SalmonellaTypeFinder.py -s paired -o results.txt \
    -d1 /path/to/mlst_db/ /path/to/data/sample*.gz

Example of use with Docker

# Running with a single fastq file
docker run --rm -v /path/to/files/:/path/to/files/ \
    -v $(pwd):/workdir \
    salmonellatypefinder -s paired \
    -o results.txt \
    -d1 /path/to/files/mlst_db/ /path/to/files/data/sample*.gz

Web-server

A webserver implementing the methods is available at the CGE website and can be found here: https://cge.cbs.dtu.dk/services/SalmonellaTypeFinder/

The Latest Version

The latest version can be found at https://bitbucket.org/genomicepidemiology/salmonellatypefinder

Documentation

The documentation available as of the date of this release can be found at https://bitbucket.org/genomicepidemiology/salmonellatypefinder

Citation

When using the method please cite:

Publication in final stages of writing

License

Licensed under the Apache License, Version 2.0 (the "License"); you may not use this file except in compliance with the License.
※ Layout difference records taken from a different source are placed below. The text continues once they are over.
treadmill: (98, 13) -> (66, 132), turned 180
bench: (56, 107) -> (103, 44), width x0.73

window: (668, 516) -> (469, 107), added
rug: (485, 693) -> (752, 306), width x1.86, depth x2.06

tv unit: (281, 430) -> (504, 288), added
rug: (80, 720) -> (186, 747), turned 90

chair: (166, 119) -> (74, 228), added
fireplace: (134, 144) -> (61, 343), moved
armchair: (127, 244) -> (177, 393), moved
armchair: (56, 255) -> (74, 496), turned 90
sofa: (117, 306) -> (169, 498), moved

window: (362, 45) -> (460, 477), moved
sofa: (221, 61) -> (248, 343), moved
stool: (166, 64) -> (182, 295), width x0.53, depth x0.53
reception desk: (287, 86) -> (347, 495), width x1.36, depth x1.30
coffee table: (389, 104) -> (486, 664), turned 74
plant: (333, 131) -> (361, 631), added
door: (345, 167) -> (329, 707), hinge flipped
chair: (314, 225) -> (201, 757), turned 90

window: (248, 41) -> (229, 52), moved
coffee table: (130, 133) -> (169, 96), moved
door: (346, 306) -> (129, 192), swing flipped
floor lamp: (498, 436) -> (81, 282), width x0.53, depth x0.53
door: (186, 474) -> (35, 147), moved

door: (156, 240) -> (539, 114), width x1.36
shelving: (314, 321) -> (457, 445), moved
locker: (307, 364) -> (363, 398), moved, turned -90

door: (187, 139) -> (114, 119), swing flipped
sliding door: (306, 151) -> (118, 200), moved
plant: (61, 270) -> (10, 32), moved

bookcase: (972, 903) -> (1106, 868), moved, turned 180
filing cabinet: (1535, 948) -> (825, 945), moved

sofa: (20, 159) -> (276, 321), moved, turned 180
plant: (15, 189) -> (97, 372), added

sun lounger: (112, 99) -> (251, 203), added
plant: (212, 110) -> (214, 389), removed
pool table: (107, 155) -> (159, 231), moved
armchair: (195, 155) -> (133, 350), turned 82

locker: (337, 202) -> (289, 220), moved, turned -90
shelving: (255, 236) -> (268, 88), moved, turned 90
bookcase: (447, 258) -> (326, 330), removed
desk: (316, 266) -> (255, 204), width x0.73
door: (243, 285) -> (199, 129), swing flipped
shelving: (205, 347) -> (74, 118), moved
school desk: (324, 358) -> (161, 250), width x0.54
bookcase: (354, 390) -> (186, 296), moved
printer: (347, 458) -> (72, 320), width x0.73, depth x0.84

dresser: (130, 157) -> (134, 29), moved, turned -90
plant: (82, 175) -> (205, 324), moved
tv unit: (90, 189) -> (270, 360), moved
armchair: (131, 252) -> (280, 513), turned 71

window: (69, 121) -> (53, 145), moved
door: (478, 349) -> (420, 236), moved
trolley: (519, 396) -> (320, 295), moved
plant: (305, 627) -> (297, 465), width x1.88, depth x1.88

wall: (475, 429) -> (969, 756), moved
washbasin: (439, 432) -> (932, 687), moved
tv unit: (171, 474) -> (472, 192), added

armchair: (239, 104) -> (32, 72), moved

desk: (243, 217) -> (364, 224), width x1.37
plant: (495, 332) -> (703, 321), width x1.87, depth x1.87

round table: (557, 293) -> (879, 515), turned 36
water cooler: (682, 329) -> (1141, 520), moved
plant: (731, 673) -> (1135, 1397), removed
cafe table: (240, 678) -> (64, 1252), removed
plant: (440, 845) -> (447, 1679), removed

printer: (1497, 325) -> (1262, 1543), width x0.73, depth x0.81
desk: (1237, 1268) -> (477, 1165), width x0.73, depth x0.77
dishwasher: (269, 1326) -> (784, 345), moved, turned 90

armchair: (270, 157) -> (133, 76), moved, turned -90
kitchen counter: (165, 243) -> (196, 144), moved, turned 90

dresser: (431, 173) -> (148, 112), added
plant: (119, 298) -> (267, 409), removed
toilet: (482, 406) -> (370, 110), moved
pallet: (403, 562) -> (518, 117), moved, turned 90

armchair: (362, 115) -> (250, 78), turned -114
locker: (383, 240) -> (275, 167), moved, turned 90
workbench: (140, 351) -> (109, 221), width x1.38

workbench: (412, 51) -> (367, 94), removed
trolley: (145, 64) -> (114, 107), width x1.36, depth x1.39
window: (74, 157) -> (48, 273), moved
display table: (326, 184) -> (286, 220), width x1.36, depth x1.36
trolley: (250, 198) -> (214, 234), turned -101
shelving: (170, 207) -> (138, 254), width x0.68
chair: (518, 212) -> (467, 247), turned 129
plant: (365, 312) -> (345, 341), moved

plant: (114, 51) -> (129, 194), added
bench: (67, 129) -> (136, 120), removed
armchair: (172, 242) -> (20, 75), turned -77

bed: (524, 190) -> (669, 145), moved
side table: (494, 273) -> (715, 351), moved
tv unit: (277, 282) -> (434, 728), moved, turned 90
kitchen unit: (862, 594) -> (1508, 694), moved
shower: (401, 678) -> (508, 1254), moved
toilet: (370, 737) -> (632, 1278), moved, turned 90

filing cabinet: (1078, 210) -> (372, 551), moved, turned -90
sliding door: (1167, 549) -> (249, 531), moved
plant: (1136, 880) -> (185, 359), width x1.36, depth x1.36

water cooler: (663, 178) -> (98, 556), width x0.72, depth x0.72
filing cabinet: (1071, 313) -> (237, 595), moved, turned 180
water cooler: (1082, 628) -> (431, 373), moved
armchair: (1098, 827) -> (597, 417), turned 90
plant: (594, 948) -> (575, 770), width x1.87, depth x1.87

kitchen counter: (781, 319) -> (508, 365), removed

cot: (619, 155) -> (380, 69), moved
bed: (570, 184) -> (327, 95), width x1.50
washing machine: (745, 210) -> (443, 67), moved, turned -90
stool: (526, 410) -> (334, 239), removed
You may obtain a copy of the License at

http://www.apache.org/licenses/LICENSE-2.0

Unless required by applicable law or agreed to in writing, software distributed under the License is distributed on an "AS IS" BASIS, WITHOUT WARRANTIES OR CONDITIONS OF ANY KIND, either express or implied. See the License for the specific language governing permissions and limitations under the License.